= Extrait du document =
------------------------------------------------------------
Le Pen, une erreur méthodologique?
Claire Durand a disséqué le travail
des sondeurs français lors de la dernière élection
présidentielle
Premier tour des élections présidentielles françaises,
21 avril 2002. Alors que tous les sondages donnent les candidats
Chirac et Jospin favoris pour passer au deuxième tour,
Le Pen (16,9 %) coiffe Jospin (16,2 %) au fil d'arrivée.
La France est sous le choc, consternée de voir le leader
du parti d'extrême-droite franchir le premier tour des
présidentielles. Aucun des sondages publiés dans
les semaines précédant l'élection n'avait
laissé entrevoir pareil résultat. Les sondeurs
ont-ils dormi au gaz?
"Des situations similaires se sont déjà produites
en Grande Bretagne et au Québec, signale la spécialiste
des sondages, Claire Durand. Par contre, les conséquences
ont été plus frappantes en France. Si une firme
de sondage prédit le bon vainqueur, elle peut se tromper
de plusieurs points par rapport au score obtenu le jour du vote,
sans que personne n'en fasse de cas. Par contre, si elle fait
une erreur de quelques points seulement mais qu'elle prédit
le mauvais gagnant, c'est la catastrophe."
------------------------------------------------------------
= Données fournies =
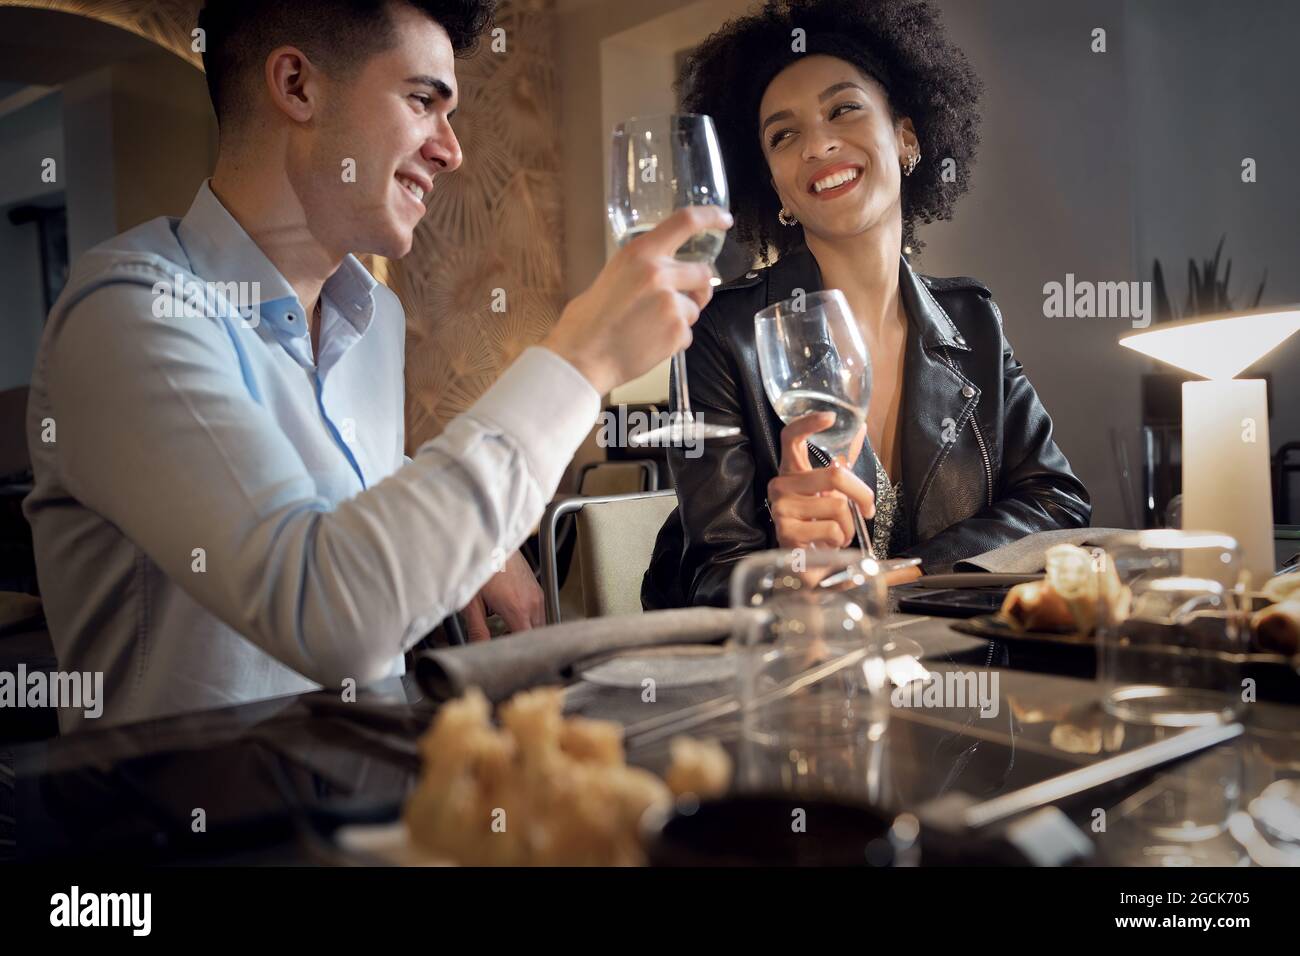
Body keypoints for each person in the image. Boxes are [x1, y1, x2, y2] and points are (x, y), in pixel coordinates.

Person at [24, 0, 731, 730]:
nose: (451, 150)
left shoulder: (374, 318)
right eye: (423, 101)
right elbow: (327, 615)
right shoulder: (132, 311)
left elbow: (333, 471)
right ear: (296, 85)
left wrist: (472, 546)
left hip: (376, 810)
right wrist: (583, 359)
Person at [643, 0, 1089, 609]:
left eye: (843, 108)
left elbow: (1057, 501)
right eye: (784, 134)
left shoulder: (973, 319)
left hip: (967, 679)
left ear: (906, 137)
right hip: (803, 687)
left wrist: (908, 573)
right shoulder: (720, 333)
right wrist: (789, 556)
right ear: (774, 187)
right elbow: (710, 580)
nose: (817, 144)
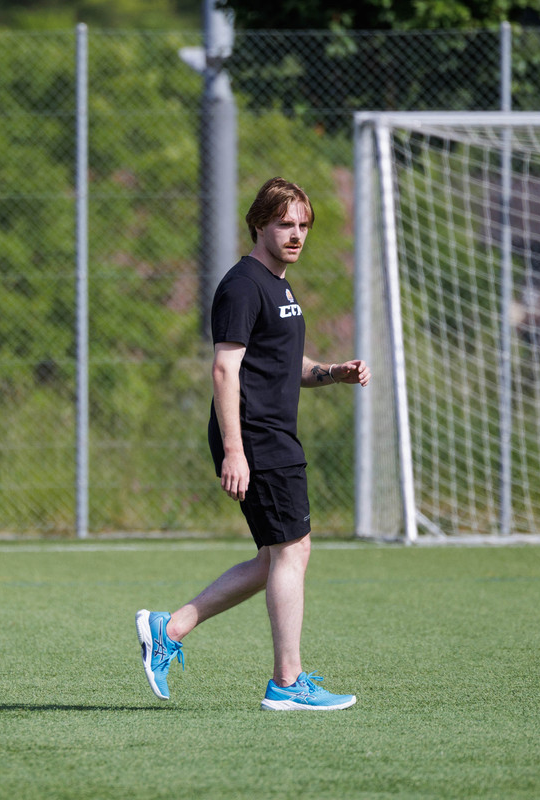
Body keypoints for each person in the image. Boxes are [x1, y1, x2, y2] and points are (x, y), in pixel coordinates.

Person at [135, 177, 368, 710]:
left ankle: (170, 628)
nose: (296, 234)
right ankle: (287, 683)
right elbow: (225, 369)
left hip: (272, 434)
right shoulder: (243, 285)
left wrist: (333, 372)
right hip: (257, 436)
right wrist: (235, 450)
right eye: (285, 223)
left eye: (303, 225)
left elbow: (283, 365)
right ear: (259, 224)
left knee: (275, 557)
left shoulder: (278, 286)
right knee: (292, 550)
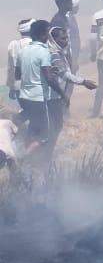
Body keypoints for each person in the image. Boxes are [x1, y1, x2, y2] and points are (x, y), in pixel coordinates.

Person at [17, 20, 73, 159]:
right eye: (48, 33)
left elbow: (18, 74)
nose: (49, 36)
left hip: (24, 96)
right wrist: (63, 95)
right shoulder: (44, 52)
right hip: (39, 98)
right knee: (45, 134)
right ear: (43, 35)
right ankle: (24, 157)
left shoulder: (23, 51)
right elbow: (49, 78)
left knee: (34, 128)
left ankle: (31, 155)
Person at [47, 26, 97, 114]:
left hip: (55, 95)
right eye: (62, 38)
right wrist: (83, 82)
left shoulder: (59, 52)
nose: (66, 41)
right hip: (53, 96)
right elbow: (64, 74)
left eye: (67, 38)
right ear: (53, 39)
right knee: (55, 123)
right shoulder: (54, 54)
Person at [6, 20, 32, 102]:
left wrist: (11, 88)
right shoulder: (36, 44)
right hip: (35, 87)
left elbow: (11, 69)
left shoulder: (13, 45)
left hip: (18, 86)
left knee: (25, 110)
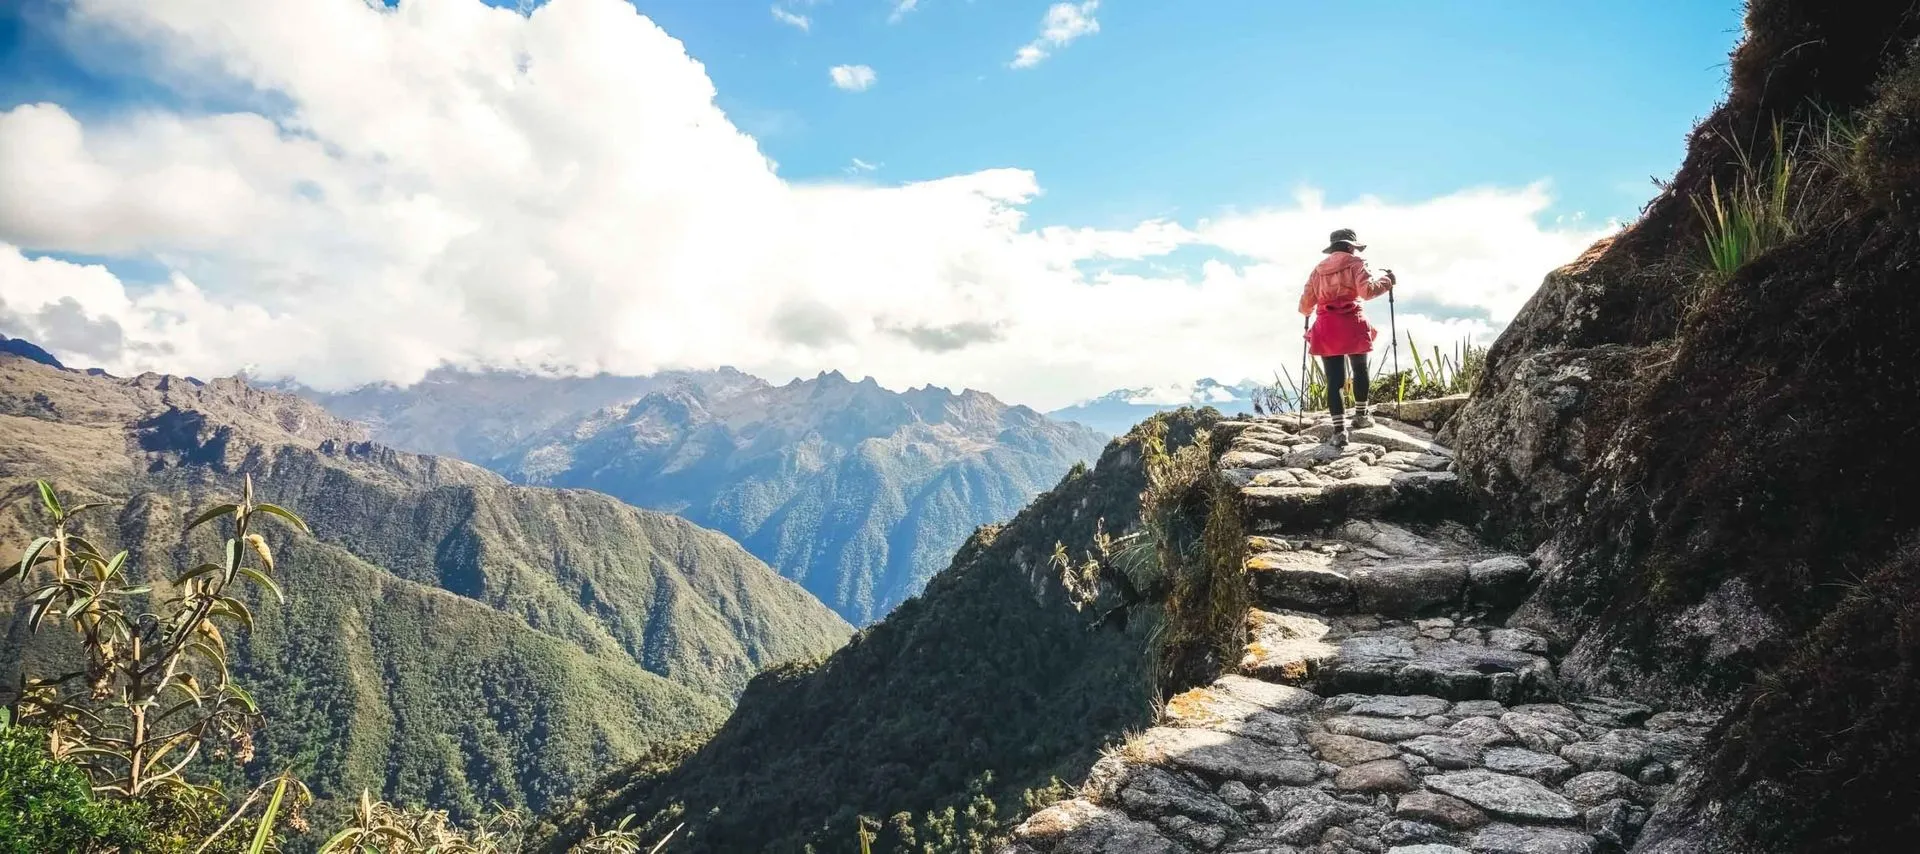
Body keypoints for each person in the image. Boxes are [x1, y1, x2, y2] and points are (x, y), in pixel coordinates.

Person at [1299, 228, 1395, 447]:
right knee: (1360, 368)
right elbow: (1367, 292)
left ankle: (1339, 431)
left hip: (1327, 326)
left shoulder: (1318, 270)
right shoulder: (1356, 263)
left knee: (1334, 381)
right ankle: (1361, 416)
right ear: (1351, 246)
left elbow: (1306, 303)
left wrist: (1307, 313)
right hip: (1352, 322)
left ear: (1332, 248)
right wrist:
------------------------------------------------------------
= Tâche assignée 1 =
Relevez toutes les personnes désignées par leur nom dans l'extrait sur les sondages de l'élection présidentielle française de 2002.
= Tâche assignée 2 =
Poursuivez l'extrait sur les sondages de l'élection présidentielle française de 2002 à partir de sa dernière phrase.

= Réponse à la tâche 1 =
Le Pen, Chirac, Jospin, Claire Durand

= Réponse à la tâche 2 =
Invitée par le Département de mathématiques
et de statistique dans le cadre des Séminaires de statistique,
la professeure à l'Université de Montréal
a livré les principales conclusions de l'autopsie qu'elle
et ses collègues André Blais et Mylène Larochelle
ont pratiquée sur le travail des instituts français
de sondage lors de cette élection. Premier constat: les
sondages, réalisés par six instituts, sont tombés
pile pour les scores obtenus par Chirac et Jospin. Cinq des six
instituts ont accordé 18 % des intentions de vote à
Lionel Jospin lors du dernier sondage, "une unité
de vue qui ne peut être le fruit du hasard", commente
Claire Durand. Les sondeurs français pratiquent le lissage
des données au jugé, en fonction de ce qu'ils appellent
"l'expérience professionnelle des sondeurs".
"C'est l'effet Saint-Guillaume", caricature Claire
Durand. La plupart des sondeurs ont étudié dans
le même établissement, situé sur la rue Saint-Guillaume
à Paris, ils se connaissent et il est vraisemblable qu'ils
se parlent avant de publier les résultats de sondage,
ajoute-t-elle.
Si les sondeurs ont visé juste pour Chirac et Jospin,
ils ont tous erré dans le cas de Le Pen, sous estimant
son score par un écart de trois à six points, nettement
à l'extérieur de la marge d'erreur classique, souligne
la chercheure. "Collectivement, les sondeurs ont saisi la
tendance à la hausse pour Le Pen dans les dernières
semaines de la campagne, mais je crois qu'aucun institut n'aurait
pris le risque de publier un sondage qui aurait donné
Le Pen deuxième, de crainte de perdre sa crédibilité".
Les sondeurs vivent dans la hantise permanente de tomber sur
un mauvais échantillon de la population, qui produira
des résultats non représentatifs de la réalité.
À qui la faute?
À qui attribuer la piètre performance des sondages
qui ont précédé les élections françaises?
Aux répondants qui ne disent pas la vérité
ou qui changent d'idée à la dernière minute?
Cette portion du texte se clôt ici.